BEGIN
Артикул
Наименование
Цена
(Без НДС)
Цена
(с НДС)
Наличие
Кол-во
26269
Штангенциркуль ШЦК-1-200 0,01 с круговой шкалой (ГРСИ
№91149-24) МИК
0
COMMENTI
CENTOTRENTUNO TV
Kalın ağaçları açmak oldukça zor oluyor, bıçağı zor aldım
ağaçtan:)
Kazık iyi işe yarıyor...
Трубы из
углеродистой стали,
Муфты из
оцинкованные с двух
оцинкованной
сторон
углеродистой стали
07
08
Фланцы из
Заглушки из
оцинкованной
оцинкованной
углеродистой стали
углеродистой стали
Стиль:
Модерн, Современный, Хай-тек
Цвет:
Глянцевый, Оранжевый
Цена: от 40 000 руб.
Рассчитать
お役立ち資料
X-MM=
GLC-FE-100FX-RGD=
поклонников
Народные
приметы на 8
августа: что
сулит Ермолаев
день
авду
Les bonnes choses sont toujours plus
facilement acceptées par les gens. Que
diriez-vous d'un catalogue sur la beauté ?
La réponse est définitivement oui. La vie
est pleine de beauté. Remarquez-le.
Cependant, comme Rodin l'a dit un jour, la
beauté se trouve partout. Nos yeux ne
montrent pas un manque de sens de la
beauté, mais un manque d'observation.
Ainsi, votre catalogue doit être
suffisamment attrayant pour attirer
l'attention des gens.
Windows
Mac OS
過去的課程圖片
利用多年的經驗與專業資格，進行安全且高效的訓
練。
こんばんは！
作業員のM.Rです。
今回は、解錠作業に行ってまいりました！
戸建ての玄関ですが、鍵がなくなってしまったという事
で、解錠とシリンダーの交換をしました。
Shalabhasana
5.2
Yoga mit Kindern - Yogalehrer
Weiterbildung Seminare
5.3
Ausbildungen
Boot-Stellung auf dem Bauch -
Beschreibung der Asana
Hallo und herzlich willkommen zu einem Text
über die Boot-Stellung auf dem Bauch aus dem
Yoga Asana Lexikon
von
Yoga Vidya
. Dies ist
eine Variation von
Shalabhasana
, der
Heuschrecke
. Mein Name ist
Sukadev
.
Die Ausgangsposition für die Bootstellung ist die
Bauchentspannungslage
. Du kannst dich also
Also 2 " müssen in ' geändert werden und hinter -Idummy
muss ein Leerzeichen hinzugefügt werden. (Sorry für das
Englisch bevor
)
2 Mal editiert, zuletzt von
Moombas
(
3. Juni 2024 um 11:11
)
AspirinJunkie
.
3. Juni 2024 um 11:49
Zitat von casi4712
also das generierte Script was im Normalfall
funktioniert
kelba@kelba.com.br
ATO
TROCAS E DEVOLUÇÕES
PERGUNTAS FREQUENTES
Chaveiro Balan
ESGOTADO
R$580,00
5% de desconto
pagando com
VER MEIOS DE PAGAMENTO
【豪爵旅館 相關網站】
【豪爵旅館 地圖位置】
END
BEGIN
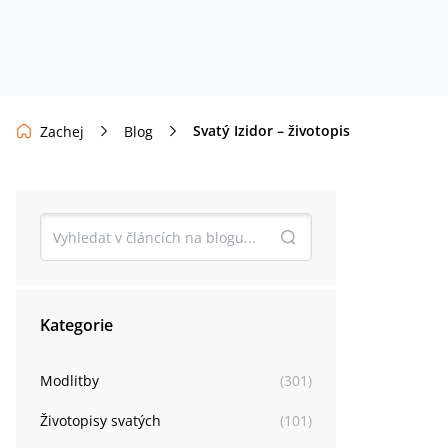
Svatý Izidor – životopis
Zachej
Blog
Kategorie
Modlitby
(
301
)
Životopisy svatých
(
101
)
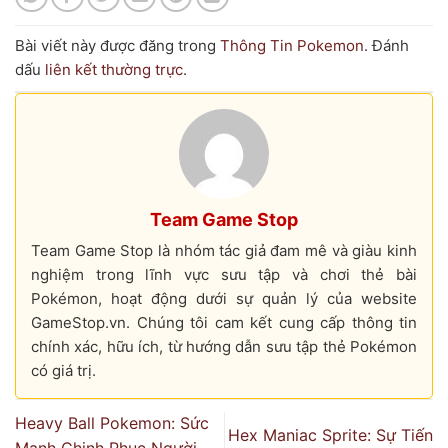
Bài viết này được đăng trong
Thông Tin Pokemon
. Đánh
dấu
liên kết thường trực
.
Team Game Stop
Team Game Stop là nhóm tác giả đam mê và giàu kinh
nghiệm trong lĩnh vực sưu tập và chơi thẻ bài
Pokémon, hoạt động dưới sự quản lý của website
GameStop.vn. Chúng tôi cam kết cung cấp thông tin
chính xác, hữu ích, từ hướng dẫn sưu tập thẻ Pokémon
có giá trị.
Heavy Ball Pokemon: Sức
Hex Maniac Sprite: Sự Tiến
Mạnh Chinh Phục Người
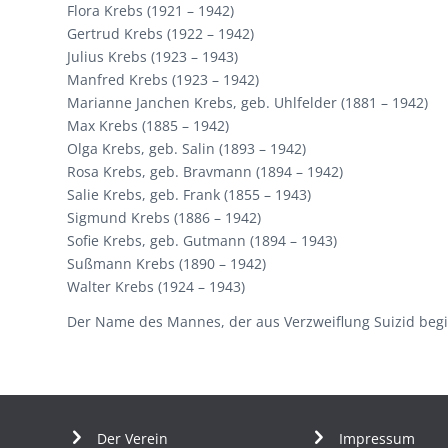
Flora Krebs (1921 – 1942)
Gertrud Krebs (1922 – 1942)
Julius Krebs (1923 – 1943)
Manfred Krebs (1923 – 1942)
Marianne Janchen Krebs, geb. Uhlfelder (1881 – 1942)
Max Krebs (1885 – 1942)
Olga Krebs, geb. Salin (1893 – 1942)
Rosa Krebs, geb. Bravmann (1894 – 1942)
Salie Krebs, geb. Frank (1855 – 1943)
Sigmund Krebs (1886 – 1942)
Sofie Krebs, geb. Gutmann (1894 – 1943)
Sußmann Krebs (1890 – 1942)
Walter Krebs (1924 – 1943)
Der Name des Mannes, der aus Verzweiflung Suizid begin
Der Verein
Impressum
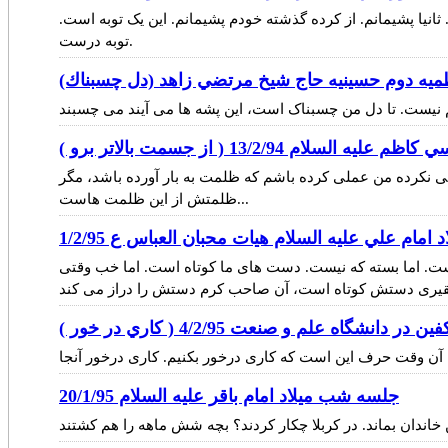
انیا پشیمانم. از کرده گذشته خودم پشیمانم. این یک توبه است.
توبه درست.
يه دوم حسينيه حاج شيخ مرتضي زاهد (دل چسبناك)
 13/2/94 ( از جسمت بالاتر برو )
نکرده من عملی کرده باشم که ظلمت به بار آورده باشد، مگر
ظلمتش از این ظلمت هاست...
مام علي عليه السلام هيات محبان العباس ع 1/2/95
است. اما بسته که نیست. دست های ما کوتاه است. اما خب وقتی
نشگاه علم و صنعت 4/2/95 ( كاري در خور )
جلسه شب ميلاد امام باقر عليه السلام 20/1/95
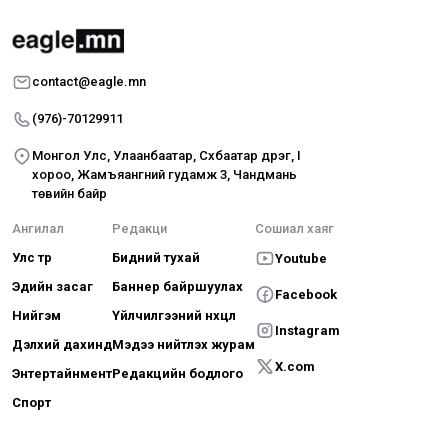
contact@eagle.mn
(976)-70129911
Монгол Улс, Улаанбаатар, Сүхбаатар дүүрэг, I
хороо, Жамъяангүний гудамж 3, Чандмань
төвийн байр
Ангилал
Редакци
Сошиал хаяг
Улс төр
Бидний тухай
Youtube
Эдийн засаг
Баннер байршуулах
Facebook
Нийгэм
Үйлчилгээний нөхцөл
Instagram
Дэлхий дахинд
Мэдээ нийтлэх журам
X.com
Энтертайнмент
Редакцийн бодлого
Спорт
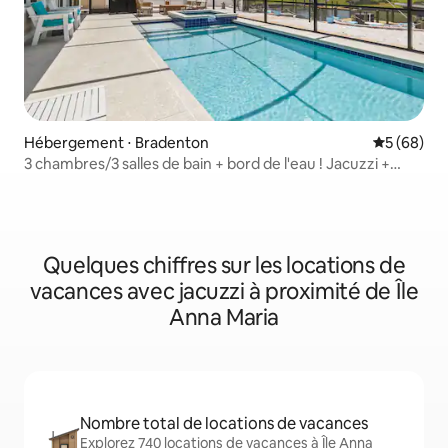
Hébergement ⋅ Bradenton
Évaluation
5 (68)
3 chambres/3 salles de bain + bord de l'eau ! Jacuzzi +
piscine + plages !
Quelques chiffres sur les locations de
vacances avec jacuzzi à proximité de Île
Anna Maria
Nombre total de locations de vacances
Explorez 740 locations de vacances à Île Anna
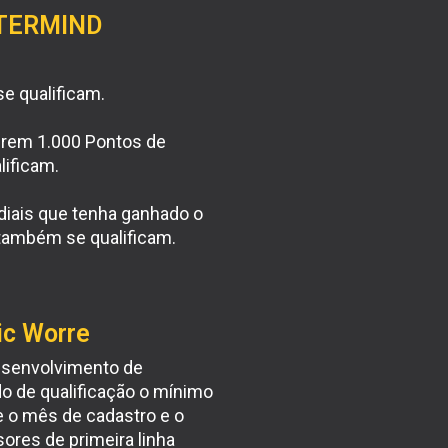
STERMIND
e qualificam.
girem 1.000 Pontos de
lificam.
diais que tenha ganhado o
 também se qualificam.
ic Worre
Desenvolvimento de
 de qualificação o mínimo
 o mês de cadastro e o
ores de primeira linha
END
- **What to do**
Return every line of the rows above that contains the string "ظلمت".

- **Output of the task**
نکرده من عملی کرده باشم که ظلمت به بار آورده باشد، مگر
ظلمتش از این ظلمت هاست...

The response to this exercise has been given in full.